AKP’nin kurduğu rejimin sandıktan çıkabilecek hükümet düzeyindeki tek alternatifi, “barış ve demokrasi hükümeti”dir. CHP, tümüyle “CHP-MHP Hükümeti” alternatifine yönelmiş olup, Taş’ın formülü CHP’den kaynaklanan beş temel nedenden ötürü CHP’yi de içine alarak gelişememektedir.

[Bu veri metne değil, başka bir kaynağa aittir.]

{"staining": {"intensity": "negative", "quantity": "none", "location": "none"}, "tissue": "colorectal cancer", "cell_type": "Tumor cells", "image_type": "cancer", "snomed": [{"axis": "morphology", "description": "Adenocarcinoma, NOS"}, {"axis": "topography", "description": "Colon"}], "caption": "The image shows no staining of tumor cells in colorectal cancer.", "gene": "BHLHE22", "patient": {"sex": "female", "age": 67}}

(1) ‘Sermaye partisi’ : Bu alternatifin önündeki en büyük engel, CHP ve sermaye ilişkisidir. CHP, bir ‘muktedir sermaye partisi olmak’ isterken sermaye ondan sadece ‘bir denge unsuru olmasını’ istemektedir. Bütün renkleriyle sermayenin onay verdiği ya da rıza gösterdiği tek program, AKP tek parti çözümünün olanaklı ve görünür kıldığı “Yeni Türkiye” ya da “2023” hedefleridir. Sermayenin bu tercihi, CHP’nin ülke sorunları bağlamında geliştirdiği siyasal tepkilerin program bütünlüğüne ulaşmasına set çekmekte, CHP, eklektik bir ‘siyasal birlik’ görünümü taşımaktadır.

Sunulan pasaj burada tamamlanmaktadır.